·4 min read·

How to Compress a PDF for Email Without Losing Quality

Reduce PDF file size so it fits in email attachments, without turning your document into a blurry mess.

Why PDFs get too big for email

Most email providers cap attachments at 10–25 MB. A PDF with high-resolution scanned images, embedded fonts, or many pages can easily exceed this. The frustrating part is that "big" PDFs are often much larger than they need to be — most of that size is unused space.

How to compress a PDF in your browser (no software)

  1. Open the Compress PDF tool at pdfmono.com/compress-pdf
  2. Upload your PDF — drag it onto the drop zone or click to browse.
  3. Choose a quality level:
    • High quality — small reduction, barely visible difference. Best for documents with lots of text.
    • Medium quality — good balance. Recommended starting point.
    • Low quality — maximum compression, noticeably lower image quality. Good for scanned forms where exact image fidelity doesn't matter.
  4. Click Compress and wait a few seconds.
  5. Download the compressed file.
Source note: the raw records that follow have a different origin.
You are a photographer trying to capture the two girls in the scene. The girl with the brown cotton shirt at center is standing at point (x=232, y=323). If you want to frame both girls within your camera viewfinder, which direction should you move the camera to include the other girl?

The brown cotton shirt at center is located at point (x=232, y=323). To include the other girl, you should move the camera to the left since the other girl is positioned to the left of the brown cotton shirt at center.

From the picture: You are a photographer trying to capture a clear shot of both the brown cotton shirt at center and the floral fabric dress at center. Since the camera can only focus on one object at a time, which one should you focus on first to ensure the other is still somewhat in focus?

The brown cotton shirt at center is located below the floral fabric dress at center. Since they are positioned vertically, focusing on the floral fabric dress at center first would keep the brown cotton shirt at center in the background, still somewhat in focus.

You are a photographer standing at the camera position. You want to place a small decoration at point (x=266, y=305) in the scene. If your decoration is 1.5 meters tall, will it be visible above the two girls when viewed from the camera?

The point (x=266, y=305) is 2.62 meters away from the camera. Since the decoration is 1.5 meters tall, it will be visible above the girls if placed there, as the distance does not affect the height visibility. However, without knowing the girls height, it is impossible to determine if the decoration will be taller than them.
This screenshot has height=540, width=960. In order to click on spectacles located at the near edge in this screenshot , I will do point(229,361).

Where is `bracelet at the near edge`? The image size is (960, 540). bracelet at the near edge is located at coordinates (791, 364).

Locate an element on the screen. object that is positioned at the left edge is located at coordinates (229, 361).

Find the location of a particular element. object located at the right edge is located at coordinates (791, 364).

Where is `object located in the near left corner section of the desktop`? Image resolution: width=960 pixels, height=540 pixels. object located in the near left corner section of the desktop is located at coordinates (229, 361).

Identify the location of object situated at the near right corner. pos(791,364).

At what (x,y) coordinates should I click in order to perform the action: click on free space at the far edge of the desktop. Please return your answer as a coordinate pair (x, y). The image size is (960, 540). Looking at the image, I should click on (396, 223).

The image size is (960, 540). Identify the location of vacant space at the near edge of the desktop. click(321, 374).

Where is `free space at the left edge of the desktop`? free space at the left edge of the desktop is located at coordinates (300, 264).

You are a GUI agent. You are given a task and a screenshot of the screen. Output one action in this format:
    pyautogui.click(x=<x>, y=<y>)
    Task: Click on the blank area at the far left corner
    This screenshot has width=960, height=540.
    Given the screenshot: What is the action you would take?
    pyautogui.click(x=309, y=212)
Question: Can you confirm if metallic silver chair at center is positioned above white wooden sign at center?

The result card shows the original vs. compressed size so you know exactly how much you saved.

Realistic expectations: how much compression is possible?

Compression results depend heavily on what's in your PDF:

  • Scanned document (photos of pages): 50–80% size reduction is typical at Medium quality.
  • Text-only PDF (exported from Word/Google Docs): 10–30% — already fairly compact.
  • Mixed content (text + images): 30–60% depending on image density.

When compression isn't enough

If your PDF is still too large after compression, consider:

  • Split the document and send it in parts — use Split PDF to divide it into sections.
  • Convert to JPG images and send those — use PDF to JPG if the recipient only needs to view the content.
  • Use a file sharing link (Google Drive, Dropbox) instead of attaching directly.